2. Sequentially semi-separable matrices - I  (Nithin)
    - A motivating example: banded matrices and their inverses
    - Off-diagonal low rank and its algebraic properties
    - More examples of matrices with low off-diagonal rank structure
    - A straightforward fast matrix-vector multiply exploiting low rank
    - Exploiting additional structure: the algebraic relationship between overlapping low-rank blocks
    - The sequentially semi-separable (SSS) representation

Session 4
Date: 13:30-17:00, March 9, 2022 
1. Sequentially semi-separable matrices - II (Shiv)
    - Construction of SSS matrices
    - A fast matrix-vector multiply for SSS matrices
    - Algebra on SSS matrices: addition and multiplication
    - Links to systems theory
2. Sequentially semi-separable matrices - III (Shiv)
    - Fast LU factorization of SSS matrices
    - A fast SSS solver through sparse embedding
    - A fast Toeplitz solver using SSS matrices: the Cauchy connection

Session 5
Date: 09:00-12:30, March 11, 2022
1. Hierachically semi-separable matrices - I (Shiv)
    - A motivating example: a one-dimensional electromagnetic problem
    - Well-separability and the Fast Multipole Method (FMM) matrix partitioning
    - Advantages of FMM-like structures in higher-dimensional settings
    - Inverse problems: the need for algebraic closure under inversion
    - Hierachically semi-separable (HSS) matrices and their algebraic properties
2. Hierachically semi-separable matrices - II (Shiv)
    - A fast matrix-vector multiply for HSS matrices
    - A fast HSS solver through sparse embedding
    - Summary: key take-aways, open questions, and unadressed topics


Course material

To be determined


The student's grade will be evaluated based-off their performance on the course assignments.

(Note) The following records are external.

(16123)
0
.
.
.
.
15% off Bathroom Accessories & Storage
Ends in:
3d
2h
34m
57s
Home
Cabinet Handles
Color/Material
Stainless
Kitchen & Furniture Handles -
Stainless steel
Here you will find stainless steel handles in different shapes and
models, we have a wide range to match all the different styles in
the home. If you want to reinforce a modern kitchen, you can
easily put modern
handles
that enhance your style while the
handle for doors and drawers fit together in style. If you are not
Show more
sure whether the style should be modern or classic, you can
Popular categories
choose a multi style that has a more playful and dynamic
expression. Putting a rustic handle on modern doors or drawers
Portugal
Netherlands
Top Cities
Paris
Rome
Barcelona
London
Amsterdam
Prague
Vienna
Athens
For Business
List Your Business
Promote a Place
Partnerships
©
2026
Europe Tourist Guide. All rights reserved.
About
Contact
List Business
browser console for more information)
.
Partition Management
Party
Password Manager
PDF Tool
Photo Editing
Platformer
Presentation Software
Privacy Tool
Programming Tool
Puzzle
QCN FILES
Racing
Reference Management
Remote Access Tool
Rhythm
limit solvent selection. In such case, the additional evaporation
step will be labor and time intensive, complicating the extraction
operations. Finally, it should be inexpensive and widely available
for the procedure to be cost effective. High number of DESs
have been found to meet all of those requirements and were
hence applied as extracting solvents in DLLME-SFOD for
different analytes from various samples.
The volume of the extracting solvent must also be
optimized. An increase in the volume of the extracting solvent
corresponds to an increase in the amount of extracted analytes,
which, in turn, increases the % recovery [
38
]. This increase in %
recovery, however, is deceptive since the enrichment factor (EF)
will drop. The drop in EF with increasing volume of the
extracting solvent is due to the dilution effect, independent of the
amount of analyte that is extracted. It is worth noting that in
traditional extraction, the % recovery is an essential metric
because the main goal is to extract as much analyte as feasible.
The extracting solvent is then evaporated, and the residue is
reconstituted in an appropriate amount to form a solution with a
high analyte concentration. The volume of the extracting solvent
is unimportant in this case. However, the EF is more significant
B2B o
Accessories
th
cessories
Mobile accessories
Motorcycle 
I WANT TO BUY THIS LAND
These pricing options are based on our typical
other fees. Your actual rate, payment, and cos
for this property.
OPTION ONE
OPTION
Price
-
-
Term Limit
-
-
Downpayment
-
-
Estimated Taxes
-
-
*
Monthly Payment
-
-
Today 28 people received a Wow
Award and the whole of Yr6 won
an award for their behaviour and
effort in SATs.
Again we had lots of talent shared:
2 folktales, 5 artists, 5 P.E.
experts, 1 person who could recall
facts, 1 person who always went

There will be in total 5 take-home assignments which will be handed over to the students at the end of every session. These assignments contain a collection of hands-on coding exercises along with some theoretical questions.

It is recommended that the coding assignments are done in the Julia programming language environment, however the students are *free* to work with their preferred programming language of choice.